In regions that face real security dilemmas, people tend to understand Israel’s challenges far better, even when they disagree with its policies.
Experience tempers certainty.
The Absence of Firsthand Knowledge
Many of Israel’s most vocal critics have never been there. They have never spoken to Israelis or Israeli Arabs. Never sat through a Friday afternoon as sirens test emergency systems. Never experienced the contradictions of a society balancing democracy and survival.
Studies consistently show that structured exposure to Israel increases understanding. But when narratives harden first, even travel struggles to undo them.
Social Media and the Collapse of Shared Truth
More than any political factor, social media has transformed how Israel is perceived.
We no longer live in a shared informational reality. Algorithms curate personalized moral universes. Emotional engagement outweighs factual accuracy. Outrage spreads faster than explanation.
Israel suffers disproportionately in this environment because its reality is complex, slow, and morally difficult…everything algorithms punish.
Emotion Becomes Evidence
A burning building travels faster than the legal context. A crying child outperforms historical timelines.
Israel’s enemies understand this perfectly. Images stripped of context become weapons. Millions consume them daily without asking who filmed them, why, or what came before and after.
The Illusion of Knowledge
We live in an age of information abundance and context scarcity.
People read headlines, not articles. Watch clips, not debates. They absorb conclusions without foundations.
This creates confidence without competence. Many who speak loudest about Israel know the least about its history, regional threats, or internal debates.
Expertise Loses Authority
A viral influencer can outweigh a historian. A hashtag can overpower decades of scholarship.
Truth becomes whatever feels morally gratifying to share.

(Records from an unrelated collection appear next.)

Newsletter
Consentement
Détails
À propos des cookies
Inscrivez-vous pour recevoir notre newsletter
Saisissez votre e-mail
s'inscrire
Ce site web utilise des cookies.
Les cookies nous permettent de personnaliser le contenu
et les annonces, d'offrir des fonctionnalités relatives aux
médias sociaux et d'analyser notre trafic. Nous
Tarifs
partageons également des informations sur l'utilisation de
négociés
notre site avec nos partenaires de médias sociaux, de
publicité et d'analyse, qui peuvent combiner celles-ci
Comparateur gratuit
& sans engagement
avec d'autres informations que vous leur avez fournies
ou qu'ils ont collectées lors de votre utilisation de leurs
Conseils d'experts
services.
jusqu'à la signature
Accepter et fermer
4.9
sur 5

Journalism, academia, and nuance lose ground to popularity and speed.
Tribalism Replaces Thought
Social media rewards loyalty, not questioning. Binary thinking thrives. Good versus evil. Oppressor versus the oppressed.
Supporting Israel today often requires social courage. Silence is safer. Conformity is rewarded.
So Why Israel?
Because Israel sits at the intersection of everything modern culture struggles with: colonial guilt, religion, identity politics, post-truth media, and unresolved antisemitism.

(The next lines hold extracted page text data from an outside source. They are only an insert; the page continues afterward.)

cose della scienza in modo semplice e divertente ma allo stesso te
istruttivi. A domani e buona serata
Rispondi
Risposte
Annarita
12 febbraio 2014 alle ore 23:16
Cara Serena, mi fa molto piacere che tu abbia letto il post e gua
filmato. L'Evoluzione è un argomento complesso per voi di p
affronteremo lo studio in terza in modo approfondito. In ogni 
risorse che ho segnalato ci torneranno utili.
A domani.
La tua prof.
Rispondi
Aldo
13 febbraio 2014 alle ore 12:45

It becomes the projection screen for global anxieties.
Final Reflection
Israelis themselves argue relentlessly about their government. That is democracy.
But the global hatred directed at Israel today is not proportional, not informed, and not honest.
Social media did not make people unintelligent. It made superficial thinking easier and socially rewarded.
Those who still think critically, read deeply, and resist slogans exist.
They are simply quieter.
And perhaps that is the most troubling reality of all.